Caching Request and Response Pairs
In many traditional frameworks, the preferred strategy is to use
<link> with a
rel attribute of
modulepreload. However, there are enough known issues that Qwik has preferred to not make
link the default prefetching strategy (though it still can be configured).
The Cache API is often associated with service workers, as a way to store request and response pairs in order for an application to work offline. In addition to enabling applications to work without connectivity, the same Cache API provides an extremely powerful prefetching and caching mechanism available to Qwik.
Using the installed and activated service worker to intercept requests, Qwik is able to handle specific requests for known bundles. In contrast to the common way service workers are used, the default does not attempt to handle all requests, but rather, only known bundles generated by Qwik.
An advantage of Qwik's optimizer is it also generates a
q-manifest.json file. The manifest provides a detailed module graph of not only how bundles are associated, but also which symbols are within each bundle. This same module graph data is provided to the service worker which allows for every network request for known bundles to be handled by the cache.
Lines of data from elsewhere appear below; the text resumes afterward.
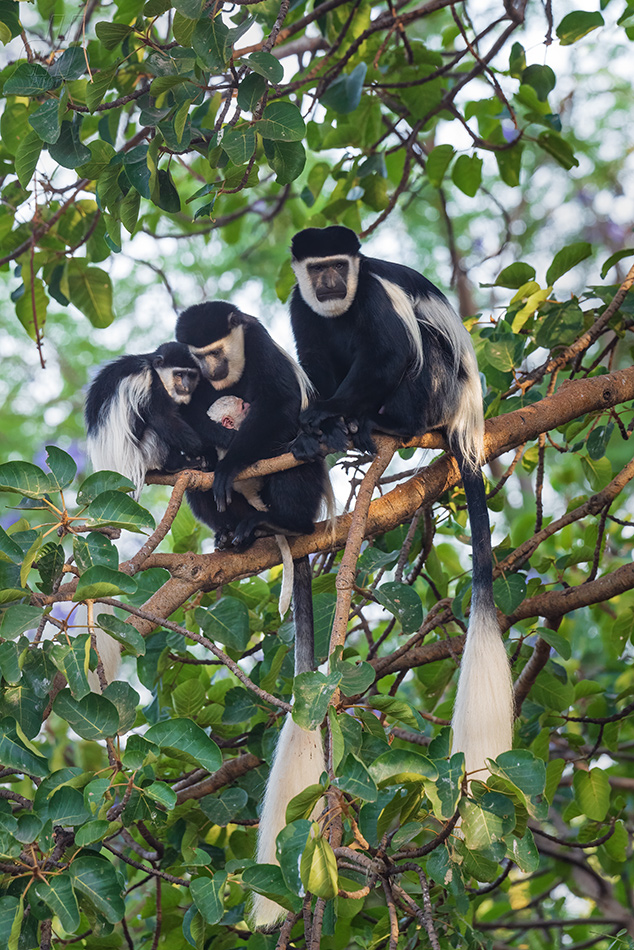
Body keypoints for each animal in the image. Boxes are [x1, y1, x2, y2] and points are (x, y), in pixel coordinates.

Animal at [84, 340, 202, 502]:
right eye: (179, 374)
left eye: (191, 375)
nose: (186, 386)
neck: (152, 364)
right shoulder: (150, 382)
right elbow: (162, 418)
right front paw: (203, 449)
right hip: (143, 454)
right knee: (156, 431)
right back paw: (176, 464)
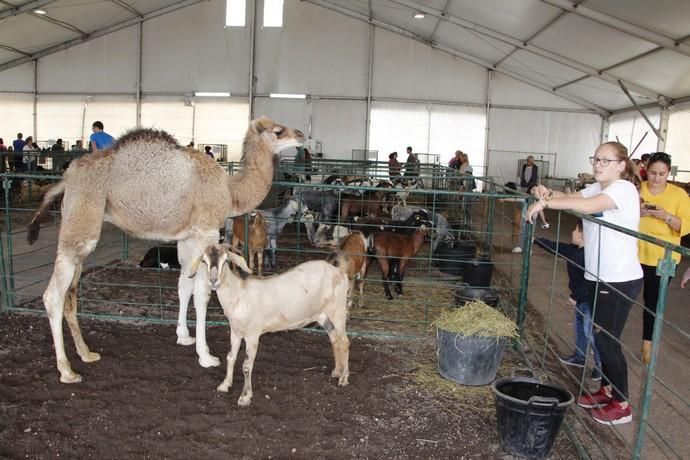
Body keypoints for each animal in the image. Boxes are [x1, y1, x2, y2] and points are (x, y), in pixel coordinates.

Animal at [27, 117, 300, 382]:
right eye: (277, 131)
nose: (300, 134)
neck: (230, 192)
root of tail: (67, 178)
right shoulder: (206, 232)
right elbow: (202, 295)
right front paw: (206, 356)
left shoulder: (187, 237)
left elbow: (184, 286)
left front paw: (184, 336)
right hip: (82, 221)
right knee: (53, 295)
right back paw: (67, 371)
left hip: (79, 228)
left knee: (70, 291)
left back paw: (87, 353)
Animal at [189, 244, 346, 406]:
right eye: (204, 261)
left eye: (226, 260)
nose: (213, 281)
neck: (238, 294)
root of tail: (339, 271)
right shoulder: (235, 331)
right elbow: (230, 357)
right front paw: (225, 385)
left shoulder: (252, 334)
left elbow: (246, 366)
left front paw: (245, 396)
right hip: (324, 316)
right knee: (335, 339)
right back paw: (337, 371)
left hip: (338, 310)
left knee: (345, 342)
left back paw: (343, 378)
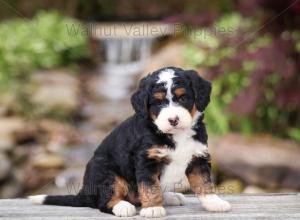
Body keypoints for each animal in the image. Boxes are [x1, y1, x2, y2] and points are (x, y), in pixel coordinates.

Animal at [28, 66, 231, 217]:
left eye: (183, 97)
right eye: (158, 102)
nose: (173, 119)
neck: (175, 134)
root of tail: (85, 191)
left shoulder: (198, 157)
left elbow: (204, 182)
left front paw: (214, 203)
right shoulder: (145, 160)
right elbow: (149, 186)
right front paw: (153, 208)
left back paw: (170, 197)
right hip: (107, 173)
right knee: (104, 202)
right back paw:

Dynamic Imports and Caching
When Qwik requests a module it uses a dynamic
import(). For example, let's say a user interaction happened, requiring Qwik to execute a dynamic import for
/build/q-abc.js. The code to do so would look something like this:
const module = await import('/build/q-abc.js');
What's important is here that Qwik itself has no knowledge of a prefetching or caching strategy. It's simply making a request for a URL. However, because we've installed a service worker, and the service worker is intercepting requests, it's able to inspect the URL and say, "look, this is a request for
/build/q-abc.js! This is one of our bundles! Let's first check to see if we already have this in the cache before we do an actual network request."
This is where the power of the service worker and cache API comes in! Qwik first pre-populates the cache for modules the user may soon request within another thread. And better yet, if it's already cached, then there's no need for the browser to do anything.
Other benefits include Parallelizing Network Requests.
Known Issues with link
The challenge with the link rel approach is the lack of support on all devices, at least at the time of writing. Additionally, during development, it can be misleading that it works everywhere, while on mobile devices it is not easily visible that link prefetching is working correctly.
Prefetch is a feature that's supposed to help make our visitor's experiences faster but with the wrong combination of browser and CDN / server it can make experiences slower!
- Even though it's in the HTML spec, that doesn't mean your end-users are preloading your app correctly. Can I Use: modulepreload
- Not supported by Safari. This means that for iPhone and iPad users (those who may benefit the most from prefetching), modules would not get prefetched.
- Not supported by Firefox.
It may be possible to fire off duplicate requests for the same resource. For example, let's say we want to prefetch
module-a.js, and while that's being downloaded (which may take a short time or a very long time, we don't know), the user interacts with the app, which then decides to request and execute
module-a.js. At the time of writing, browsers will often fire off a second request, which makes matters worse.
The service worker approach can avoid this by identifying a request that is already in flight, waiting on the first request for
module-a.js to finish, and then cloning it for the second request. Meaning only one network request will happen, even though numerous modules and prefetches may call for the same request/response.